Joseph Keshet

Courses

I teach three courses: Speech Processing with Deep Learning, Deep Learning; Transformers, and Large Language Models. These courses align with my research interests in speech recognition and understanding, conversational AI, and deep learning.

Courses Details

Speech Processing with Deep Learning

Course ECE 460747 / DDS 970201
Topics
  • Introduction to the speech signal
  • Mechanical model of speech generation
  • Speech signal representation
  • Single word recognition: Keyword spotting
  • From single words to large vocabulary continues speech recognition
  • Acoustic Modeling and Connectionist Temporal Classification (CTC)
  • Modern deep network architectures for sequential data
  • The CPC loss and self-supervised learning
  • Speech synthesis and text-to-speech (TTS)
  • Conversational systems

Speech recognition and synthesis have become foundational components in the development of modern artificial intelligence, bridging the gap between human communication and machine interaction. This course aims to provide a comprehensive introduction to the core principles of speech signal processing and modeling, essential for understanding how machines perceive and generate human language.

Read more

We begin with an exploration of the fundamental nature of the speech signal, examining how humans produce speech and the elements that characterize it—such as pitch, formants, and prosody. We delve into the mechanics behind speech generation, using mathematical models to represent the speech process, notably through Linear Predictive Coding (LPC) and autoregressive models. As speech signals are often complex and variable, we explore various techniques to transform these signals into machine-interpretable formats using spectral representations like STFT, Mel-spectrum, and MFCCs.

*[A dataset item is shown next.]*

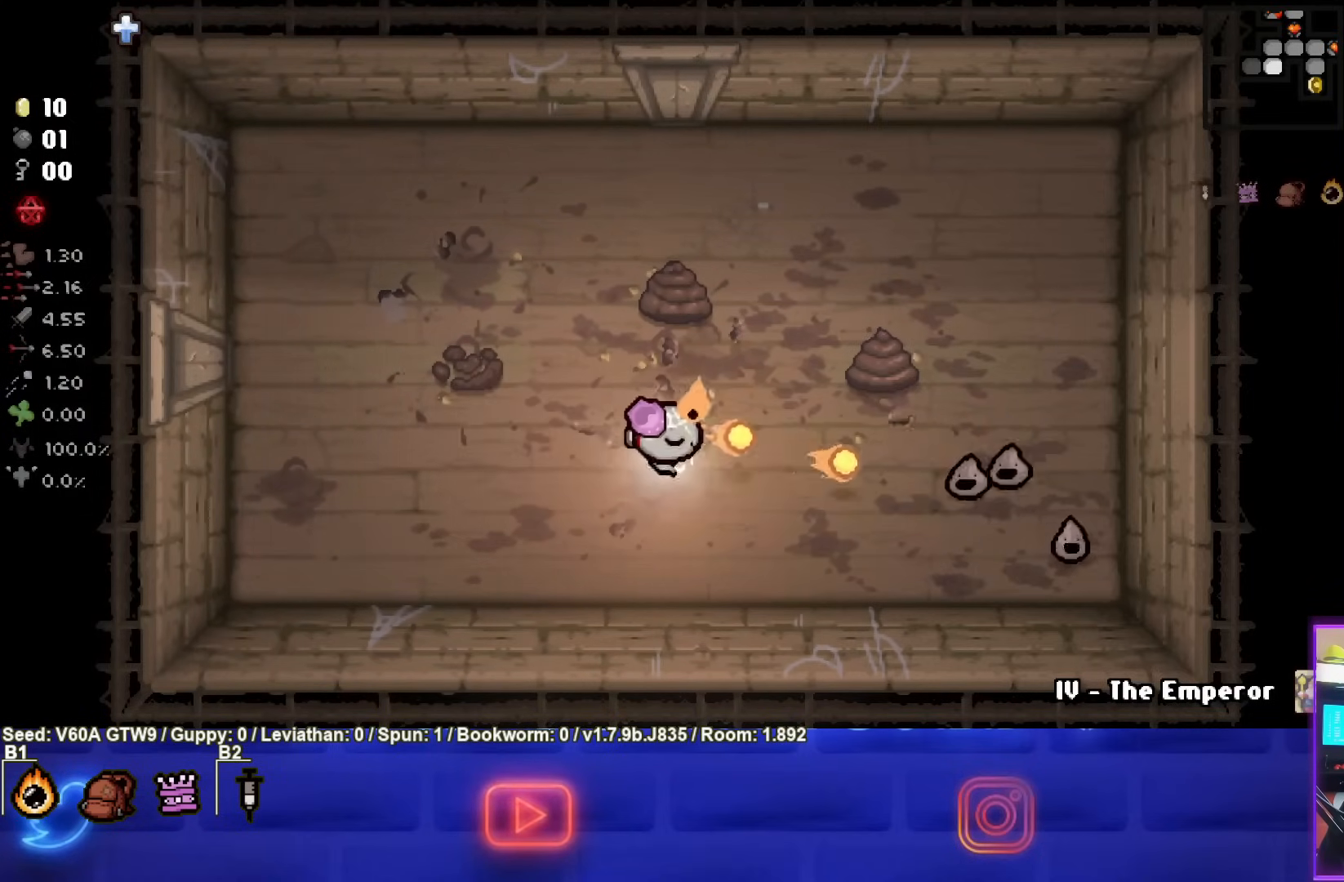
{"buttons": [], "left_stick": "down-left", "events": [[33, "CIRCLE", "down"], [83, "left_stick", "down-left"], [200, "CIRCLE", "up"], [233, "left_stick", "center"], [283, "CIRCLE", "down"], [367, "left_stick", "down-left"], [417, "CIRCLE", "up"]]}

Progressing to practical applications, the course covers keyword spotting and modern automatic speech recognition (ASR). With advancements in deep learning, we explore modern architectures such as RNNs, LSTMs, and transformers, and the Connectionist Temporal Classification (CTC) loss function, which have revolutionized speech processing by leveraging neural networks for sequence modeling and self-supervised learning.

The course culminates with state-of-the-art speech synthesis techniques, including autoregressive models like WaveNet, and GAN-based approaches, leading to more natural and human-like text-to-speech systems. Advanced topics will also cover emerging trends in speech-language models that operate without explicit text, showcasing the future trajectory of research in this field.

Books
  • Quatieri, Discrete time speech signal processing, 2002
  • Rabiner & Schafer Introduction to Digital Speech Processing, 2007
Grade composition
  • Assignments: 50%
  • Exam: 50%

Deep Learning

Course ECE 460217
Topics
  • Introduction
  • Optimization
  • Efficient Differentiation
  • Single Neuron
  • Multilayer Neural Networks
  • Neural Networks for Vision Tasks
  • Neural Networks for Sequential Tasks
  • Training Methods
  • Impact Analysis of Training Methods
  • Data Efficiency and Pre-training
  • Resource Efficiency and Model Compression

We will explore both the theoretical foundations and practical techniques for designing, building, and analyzing deep neural networks, with a focus on supervised learning. Topics include the behavior and convergence of gradient descent and its variants, efficient methods for automatic differentiation, and the theoretical and empirical properties of multilayer networks—such as approximation capabilities, initialization strategies, generalization, and symmetry. We will also cover convolutional networks and their extensions for visual tasks, advanced training methods and their analysis, and neural architectures for sequential data, including recurrent networks, attention mechanisms, and transformers. Additionally, the course addresses strategies to improve data efficiency (e.g., pre-training, self-supervised learning) and resource efficiency (e.g., model quantization, pruning).

Read more

This course is taught with Prof. Daniel Soudry.

Meetings

There will be 12 meetings: the first 7-8 meetings will be given by the lecturer (me). The last meetings will be given by the course participants (see note about working in pairs under the grade composition). Each student will have to present a paper and possible future directions. The article described in class and the proposed continuation directions will be the basis for the project. Discussions will take place during all the meetings, so attendance in the lectures is mandatory.

Books
Grade composition
  • Final exam: 40%
  • Assignment: 30%
  • Final project: 30%

Transformers and Large Language Models

Course ECE 0480011
Topics
  • Introduction
  • RNN, LSTM, sequence-to-sequence, attention mechanism, LAS Transformers as database query, self-attention mechanism
  • Components of Transformers and their usage
  • Transformers implementation in NLP
  • Transformers Implementation in Speech
  • Transformers Implementation in Vision
  • Prompts
  • In-context learning
  • The alignment problem and its limitation
  • Tuning Transformers using Reinforcement learning from human feedback (RLHF)
    In-context learning
  • Flash Networks; RWKV; interpretability

The course begins with an in-depth exploration of the core ideas that gave rise to the Transformer architecture, unpacking its structure, intuition, and evolution. We’ll then dive into the most influential research in the field—both theoretical advances and practical innovations—before examining how Transformers are applied across key domains, including natural language processing, speech recognition, and computer vision.

Read more

In the second half of the course, students will take a more active role by presenting selected papers from recent literature and developing a mini-project inspired by their assigned work, gaining hands-on experience with cutting-edge developments in the field.

Meetings

After approximately 7-8 introductory lectures by the lecturer, the course will shift focus to student-led presentations based on assigned projects. Each student will be assigned one or more recent papers in the field, which will serve as the foundation for their project work.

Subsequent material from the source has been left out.